━━ INFORMATION

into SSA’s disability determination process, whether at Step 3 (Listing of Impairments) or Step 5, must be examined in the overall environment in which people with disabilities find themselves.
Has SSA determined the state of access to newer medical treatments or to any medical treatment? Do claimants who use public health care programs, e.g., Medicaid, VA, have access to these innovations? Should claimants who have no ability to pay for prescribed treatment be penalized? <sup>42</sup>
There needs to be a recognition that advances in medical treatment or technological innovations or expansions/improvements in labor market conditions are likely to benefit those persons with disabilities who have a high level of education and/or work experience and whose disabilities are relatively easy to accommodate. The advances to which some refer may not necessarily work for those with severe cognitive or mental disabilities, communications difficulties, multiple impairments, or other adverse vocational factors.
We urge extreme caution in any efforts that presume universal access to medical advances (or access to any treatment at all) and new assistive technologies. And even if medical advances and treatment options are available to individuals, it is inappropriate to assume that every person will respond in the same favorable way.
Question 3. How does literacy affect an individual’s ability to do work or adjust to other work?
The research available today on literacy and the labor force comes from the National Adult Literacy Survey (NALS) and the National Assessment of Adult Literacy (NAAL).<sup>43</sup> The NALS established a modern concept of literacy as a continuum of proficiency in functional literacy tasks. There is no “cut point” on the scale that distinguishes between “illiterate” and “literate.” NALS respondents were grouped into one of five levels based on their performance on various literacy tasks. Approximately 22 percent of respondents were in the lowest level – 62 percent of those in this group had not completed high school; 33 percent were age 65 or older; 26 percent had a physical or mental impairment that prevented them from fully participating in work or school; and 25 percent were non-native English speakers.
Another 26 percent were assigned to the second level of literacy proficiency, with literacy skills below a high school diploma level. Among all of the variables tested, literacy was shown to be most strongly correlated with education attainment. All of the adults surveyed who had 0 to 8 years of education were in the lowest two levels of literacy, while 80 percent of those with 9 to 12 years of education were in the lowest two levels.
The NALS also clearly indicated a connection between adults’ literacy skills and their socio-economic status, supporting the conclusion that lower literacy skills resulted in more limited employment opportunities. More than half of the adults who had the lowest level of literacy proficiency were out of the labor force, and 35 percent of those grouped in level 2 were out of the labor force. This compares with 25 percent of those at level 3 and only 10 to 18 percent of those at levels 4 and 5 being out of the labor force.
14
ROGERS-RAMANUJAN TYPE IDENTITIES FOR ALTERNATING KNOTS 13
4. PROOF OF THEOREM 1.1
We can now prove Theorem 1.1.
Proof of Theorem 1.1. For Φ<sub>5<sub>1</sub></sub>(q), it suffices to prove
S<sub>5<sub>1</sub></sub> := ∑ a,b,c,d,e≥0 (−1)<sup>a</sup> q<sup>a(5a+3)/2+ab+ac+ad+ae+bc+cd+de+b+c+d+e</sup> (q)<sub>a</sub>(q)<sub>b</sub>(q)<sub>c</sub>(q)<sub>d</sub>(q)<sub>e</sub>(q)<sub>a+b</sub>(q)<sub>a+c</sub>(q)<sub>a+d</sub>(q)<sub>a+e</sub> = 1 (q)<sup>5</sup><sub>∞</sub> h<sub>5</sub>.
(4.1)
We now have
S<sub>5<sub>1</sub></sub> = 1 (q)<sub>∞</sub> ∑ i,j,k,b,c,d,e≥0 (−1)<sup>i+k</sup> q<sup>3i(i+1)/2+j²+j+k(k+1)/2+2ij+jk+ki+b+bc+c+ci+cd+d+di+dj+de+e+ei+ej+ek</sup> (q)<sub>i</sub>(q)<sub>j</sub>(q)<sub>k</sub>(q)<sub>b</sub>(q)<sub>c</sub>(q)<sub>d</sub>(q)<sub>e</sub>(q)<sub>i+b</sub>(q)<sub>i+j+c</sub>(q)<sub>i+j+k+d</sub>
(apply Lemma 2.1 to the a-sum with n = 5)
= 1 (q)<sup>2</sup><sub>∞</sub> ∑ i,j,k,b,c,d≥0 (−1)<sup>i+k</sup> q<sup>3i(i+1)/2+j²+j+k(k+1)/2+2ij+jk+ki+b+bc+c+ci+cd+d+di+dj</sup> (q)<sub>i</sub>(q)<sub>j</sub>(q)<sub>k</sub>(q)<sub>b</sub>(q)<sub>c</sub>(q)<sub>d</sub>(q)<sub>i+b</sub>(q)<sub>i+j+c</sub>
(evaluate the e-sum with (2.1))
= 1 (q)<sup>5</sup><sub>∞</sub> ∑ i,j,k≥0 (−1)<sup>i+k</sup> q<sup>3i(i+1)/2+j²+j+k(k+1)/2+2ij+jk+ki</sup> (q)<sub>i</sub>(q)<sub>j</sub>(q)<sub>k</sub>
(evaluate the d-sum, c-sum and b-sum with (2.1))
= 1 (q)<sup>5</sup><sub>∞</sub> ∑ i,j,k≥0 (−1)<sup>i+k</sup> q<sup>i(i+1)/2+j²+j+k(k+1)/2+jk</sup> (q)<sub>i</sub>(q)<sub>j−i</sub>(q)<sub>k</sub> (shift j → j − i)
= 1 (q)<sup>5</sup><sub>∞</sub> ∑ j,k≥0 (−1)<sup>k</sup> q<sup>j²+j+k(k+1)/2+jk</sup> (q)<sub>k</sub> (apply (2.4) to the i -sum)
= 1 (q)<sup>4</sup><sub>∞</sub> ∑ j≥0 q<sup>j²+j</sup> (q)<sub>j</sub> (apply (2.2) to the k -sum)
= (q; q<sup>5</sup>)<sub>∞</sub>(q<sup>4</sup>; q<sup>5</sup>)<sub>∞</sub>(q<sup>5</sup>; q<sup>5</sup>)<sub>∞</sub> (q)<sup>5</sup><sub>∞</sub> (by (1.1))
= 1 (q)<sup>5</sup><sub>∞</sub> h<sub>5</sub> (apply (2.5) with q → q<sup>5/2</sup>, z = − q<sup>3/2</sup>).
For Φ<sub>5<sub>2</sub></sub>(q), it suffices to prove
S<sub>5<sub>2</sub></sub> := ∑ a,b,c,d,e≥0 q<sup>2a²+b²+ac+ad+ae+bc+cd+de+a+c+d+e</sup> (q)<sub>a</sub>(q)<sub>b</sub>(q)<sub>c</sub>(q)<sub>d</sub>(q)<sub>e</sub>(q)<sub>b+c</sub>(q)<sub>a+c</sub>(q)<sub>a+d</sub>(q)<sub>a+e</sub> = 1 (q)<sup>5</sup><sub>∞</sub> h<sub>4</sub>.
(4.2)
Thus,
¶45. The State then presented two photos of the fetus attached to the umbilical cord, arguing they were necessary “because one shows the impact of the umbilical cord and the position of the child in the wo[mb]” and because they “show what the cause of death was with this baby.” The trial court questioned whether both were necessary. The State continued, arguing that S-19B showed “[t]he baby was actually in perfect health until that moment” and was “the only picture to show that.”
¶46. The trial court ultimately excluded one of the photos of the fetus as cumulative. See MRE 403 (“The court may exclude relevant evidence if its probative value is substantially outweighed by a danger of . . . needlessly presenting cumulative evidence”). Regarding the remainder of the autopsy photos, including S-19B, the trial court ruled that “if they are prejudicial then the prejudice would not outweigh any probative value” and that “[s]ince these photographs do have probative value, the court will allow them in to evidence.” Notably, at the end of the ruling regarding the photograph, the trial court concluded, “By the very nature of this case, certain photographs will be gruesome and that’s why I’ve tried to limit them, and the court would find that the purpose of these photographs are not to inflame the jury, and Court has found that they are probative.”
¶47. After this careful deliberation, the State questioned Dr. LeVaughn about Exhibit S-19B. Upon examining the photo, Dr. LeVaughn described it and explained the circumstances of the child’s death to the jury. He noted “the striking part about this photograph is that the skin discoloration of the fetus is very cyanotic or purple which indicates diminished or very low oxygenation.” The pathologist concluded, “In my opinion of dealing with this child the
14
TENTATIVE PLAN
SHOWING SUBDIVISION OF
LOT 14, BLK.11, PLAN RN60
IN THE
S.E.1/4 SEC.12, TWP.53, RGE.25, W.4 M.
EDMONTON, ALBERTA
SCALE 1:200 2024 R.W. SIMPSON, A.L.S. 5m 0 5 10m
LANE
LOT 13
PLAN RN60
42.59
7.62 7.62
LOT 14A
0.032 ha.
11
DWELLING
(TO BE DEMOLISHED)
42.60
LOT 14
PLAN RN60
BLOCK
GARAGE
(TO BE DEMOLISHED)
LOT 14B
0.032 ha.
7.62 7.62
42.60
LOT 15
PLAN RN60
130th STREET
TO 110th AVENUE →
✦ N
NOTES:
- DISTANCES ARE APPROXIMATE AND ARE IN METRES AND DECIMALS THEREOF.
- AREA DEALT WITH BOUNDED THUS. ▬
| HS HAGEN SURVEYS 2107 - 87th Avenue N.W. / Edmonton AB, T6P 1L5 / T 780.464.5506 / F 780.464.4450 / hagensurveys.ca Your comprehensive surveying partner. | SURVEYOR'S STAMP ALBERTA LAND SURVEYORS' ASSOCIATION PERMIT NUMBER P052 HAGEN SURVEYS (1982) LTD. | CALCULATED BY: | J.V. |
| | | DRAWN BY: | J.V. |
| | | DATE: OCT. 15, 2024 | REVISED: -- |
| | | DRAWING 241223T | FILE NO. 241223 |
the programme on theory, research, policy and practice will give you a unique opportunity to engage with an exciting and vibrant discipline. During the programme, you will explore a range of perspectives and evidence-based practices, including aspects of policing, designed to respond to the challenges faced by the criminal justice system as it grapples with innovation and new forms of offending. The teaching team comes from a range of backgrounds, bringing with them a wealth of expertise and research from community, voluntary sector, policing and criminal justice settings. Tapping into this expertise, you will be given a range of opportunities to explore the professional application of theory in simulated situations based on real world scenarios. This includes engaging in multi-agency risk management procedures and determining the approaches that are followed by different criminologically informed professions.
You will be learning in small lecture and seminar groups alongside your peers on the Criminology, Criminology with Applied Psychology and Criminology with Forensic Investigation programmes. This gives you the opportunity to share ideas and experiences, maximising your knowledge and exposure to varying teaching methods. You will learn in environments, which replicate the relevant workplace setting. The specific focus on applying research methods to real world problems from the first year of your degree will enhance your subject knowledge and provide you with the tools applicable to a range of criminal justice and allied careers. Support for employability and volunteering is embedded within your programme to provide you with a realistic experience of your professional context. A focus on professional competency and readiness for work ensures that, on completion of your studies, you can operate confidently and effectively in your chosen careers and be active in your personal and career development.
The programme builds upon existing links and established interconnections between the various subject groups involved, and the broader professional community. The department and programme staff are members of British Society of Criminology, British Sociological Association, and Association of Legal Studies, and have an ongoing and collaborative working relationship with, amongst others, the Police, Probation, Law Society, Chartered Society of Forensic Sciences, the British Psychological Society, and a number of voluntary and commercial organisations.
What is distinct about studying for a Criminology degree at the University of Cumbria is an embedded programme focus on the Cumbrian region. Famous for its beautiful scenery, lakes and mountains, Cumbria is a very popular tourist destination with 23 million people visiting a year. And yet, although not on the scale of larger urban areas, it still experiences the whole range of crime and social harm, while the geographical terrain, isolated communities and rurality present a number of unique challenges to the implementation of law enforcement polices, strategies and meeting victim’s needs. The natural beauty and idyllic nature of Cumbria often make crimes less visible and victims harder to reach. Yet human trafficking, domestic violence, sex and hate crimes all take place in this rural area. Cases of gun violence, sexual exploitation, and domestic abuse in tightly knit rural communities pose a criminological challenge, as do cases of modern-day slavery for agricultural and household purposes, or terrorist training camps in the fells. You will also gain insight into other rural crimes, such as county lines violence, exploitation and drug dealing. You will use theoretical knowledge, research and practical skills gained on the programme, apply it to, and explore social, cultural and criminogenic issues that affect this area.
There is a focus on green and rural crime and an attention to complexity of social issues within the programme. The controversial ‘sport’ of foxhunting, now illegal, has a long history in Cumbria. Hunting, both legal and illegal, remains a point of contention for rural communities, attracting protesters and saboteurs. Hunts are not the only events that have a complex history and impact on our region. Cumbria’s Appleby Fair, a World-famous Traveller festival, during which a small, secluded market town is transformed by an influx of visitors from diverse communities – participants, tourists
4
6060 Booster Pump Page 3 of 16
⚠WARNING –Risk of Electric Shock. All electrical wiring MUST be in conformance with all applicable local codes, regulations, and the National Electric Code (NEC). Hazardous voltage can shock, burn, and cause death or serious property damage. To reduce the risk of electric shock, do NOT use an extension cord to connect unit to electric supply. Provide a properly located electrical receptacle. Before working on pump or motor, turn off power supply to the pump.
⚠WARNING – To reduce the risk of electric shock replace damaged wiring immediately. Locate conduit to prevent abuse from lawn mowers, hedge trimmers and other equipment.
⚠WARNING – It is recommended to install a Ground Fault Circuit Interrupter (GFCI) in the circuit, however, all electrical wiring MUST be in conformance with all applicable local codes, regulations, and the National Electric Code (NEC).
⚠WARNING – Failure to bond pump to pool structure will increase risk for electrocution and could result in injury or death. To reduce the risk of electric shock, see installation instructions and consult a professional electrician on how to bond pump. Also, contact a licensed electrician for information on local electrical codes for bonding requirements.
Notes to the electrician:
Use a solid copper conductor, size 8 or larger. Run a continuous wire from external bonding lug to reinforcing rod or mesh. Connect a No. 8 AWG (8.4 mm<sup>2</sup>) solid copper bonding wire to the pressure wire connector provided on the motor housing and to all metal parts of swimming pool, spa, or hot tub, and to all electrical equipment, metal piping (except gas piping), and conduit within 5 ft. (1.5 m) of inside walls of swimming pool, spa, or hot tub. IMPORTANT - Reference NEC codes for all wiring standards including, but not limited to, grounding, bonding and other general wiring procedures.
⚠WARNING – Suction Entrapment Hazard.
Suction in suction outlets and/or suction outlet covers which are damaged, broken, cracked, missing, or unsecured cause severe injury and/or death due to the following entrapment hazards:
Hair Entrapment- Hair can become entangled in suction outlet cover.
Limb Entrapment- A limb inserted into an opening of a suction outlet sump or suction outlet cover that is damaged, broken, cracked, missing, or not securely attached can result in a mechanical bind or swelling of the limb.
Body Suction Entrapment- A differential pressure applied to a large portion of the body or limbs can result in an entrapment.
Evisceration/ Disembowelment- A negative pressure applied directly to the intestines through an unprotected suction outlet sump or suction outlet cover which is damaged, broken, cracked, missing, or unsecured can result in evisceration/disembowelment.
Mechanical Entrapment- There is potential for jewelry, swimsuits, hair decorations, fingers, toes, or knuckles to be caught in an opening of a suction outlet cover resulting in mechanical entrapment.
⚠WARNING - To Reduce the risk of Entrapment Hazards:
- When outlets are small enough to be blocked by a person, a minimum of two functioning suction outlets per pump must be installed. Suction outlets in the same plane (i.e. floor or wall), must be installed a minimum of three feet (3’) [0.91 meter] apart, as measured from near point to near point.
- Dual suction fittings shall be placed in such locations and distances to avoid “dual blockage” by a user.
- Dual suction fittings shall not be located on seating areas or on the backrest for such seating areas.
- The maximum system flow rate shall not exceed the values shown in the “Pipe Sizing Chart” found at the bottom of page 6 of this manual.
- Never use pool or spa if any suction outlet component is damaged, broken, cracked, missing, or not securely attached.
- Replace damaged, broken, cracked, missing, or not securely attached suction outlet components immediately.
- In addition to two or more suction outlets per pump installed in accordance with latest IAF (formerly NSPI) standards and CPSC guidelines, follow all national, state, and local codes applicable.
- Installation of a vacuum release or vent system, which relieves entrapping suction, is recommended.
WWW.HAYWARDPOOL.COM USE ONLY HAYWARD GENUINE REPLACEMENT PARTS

━━━━

> [WORK REQUEST]: Considering only the material above, set down every line from the one with "130th STREET" to the one with "NO. 241223 |", inclusive, exactly as written.

> [WRITTEN REPLY]:
130th STREET
TO 110th AVENUE →
✦ N
NOTES:
- DISTANCES ARE APPROXIMATE AND ARE IN METRES AND DECIMALS THEREOF.
- AREA DEALT WITH BOUNDED THUS. ▬
| HS HAGEN SURVEYS 2107 - 87th Avenue N.W. / Edmonton AB, T6P 1L5 / T 780.464.5506 / F 780.464.4450 / hagensurveys.ca Your comprehensive surveying partner. | SURVEYOR'S STAMP ALBERTA LAND SURVEYORS' ASSOCIATION PERMIT NUMBER P052 HAGEN SURVEYS (1982) LTD. | CALCULATED BY: | J.V. |
| | | DRAWN BY: | J.V. |
| | | DATE: OCT. 15, 2024 | REVISED: -- |
| | | DRAWING 241223T | FILE NO. 241223 |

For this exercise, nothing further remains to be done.